So lets talk a bit more about queer representation and Laenor Velaryon.

Why The House of the Dragon Ending Left Some LGBTQ Fans Thrilled & Others FURIOUS

Comments

No, I'm angry about it too. It's frustrating that this is always the discourse.

Jessie Earl

OH I totally agree. I discussed as much in my essay on Our Flag Means Death, about how LGBTQ identities don't neatly map onto what we have now throughout history, but we still exist. But I didn't want to make a whole sidetrack in this video, but just state that we have always existed, as that's the only releveant piece of info for this discussion at hand. But yes, you're totally correct.

Jessie Earl

I'm already annoyed with the comments on YouTube, so I'm going to write this here. I haven't seen the show yet, but I am watching your reviews. Episode 5 was extremely depressing, and it was even more depressing after you pointed out how the camera distanced the audience from the death scene. This made me think the problem isn't so much whether or not the character dies or goes away. It's that the people making the show can't - or won't - empathize with a gay character and invest any emotion in them. I can usually tell when a writer likes a character and wants to explore their internal world, and I'm guessing that Laenor wasn't a character they were interested in exploring. He was just there, either because he's in the book, so they felt they had to include him, or because they thought showing how straight people in that society reacted to gay people would be interesting for the plot. But they weren't interested in HIM. And that's the problem that I see with so many queer characters. Yes, they get rid of them quickly, but I wouldn't mind that so much if the writers CARED. It's just so obvious that they don't. They don't do anything to make them interesting beyond their queerness and how that queerness affects the non-queer people on the show. I don't think anyone was grieving that Laenor left, like, that character was someone the writers spent time imagining and creating scenarios for, and now those possibilities are gone. I'm sure they feel that loss when other characters die.

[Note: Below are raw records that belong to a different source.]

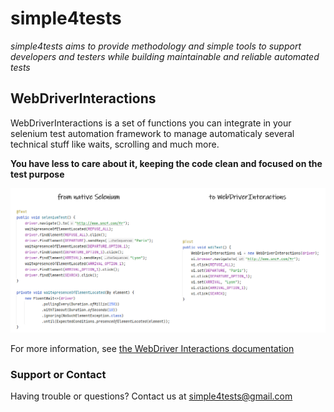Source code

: # simple4tests

*simple4tests aims to provide methodology and simple tools to support developers and testers while building maintainable
and reliable automated tests*

## WebDriverInteractions

WebDriverInteractions is a set of functions you can integrate in your selenium test automation framework to manage
automaticaly several technical stuff like waits, scrolling and much more.

**You have less to care about it, keeping the code clean and focused on the test purpose**

![se_vs_wdi](./assets/images/se_vs_wdi.png)

For more information,
see [the WebDriver Interactions documentation](https://simple4tests.github.io/interactions-webdriver/)

### Support or Contact

Having trouble or questions? Contact us at simple4tests@gmail.com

This makes me sad and angry. I am sad and angry that people are so dismissive of this problem. It's not the happy or sad ending that matters as much as the care put into the character. I'm already seeing people say, "Well, it's ok because at least he's happy." It's not ok. Even if they bring him back, it won't be ok unless they care about him. His purpose was to complicate Rhaenyra's story, and maybe he'll come back to complicate her story some more, but we'll never get a glimpse of HIS story. Sorry for the long rant. I'm angry about this. And I'm angry with the people who are like, "What do you people want? We put you in our shows and you're still complaining?" They aren't YOUR shows. They're OUR shows - or they should be - and it's not unreasonable to expect people involved in making shows to care about the characters they create. They care about the white men (and to some degree the white women.) They can care about everyone else, too.

Juls K

Hey Jesse, I'm very glad that you're addressing this and I agree that we need more Laenor and queer characters in HoD and other properties. But, maybe this is parsing but I think it's important for us to not say "gay people existed in the Middle Ages" This is just historically inaccurate. There were certainly same-sex (or gender) attracted people throughout history. But those people did not understand themselves to be gay or homosexual. Nor did their societies. We can have same-sex attracted people and relationships but in a society like HoD, they would not be understood as "gay." I actually think it would be more interesting to explore how same-sex desire plays out in that context, which I think HoD did a little bit, but we shouldn't expect those relationships to look like contemporary gay relationships.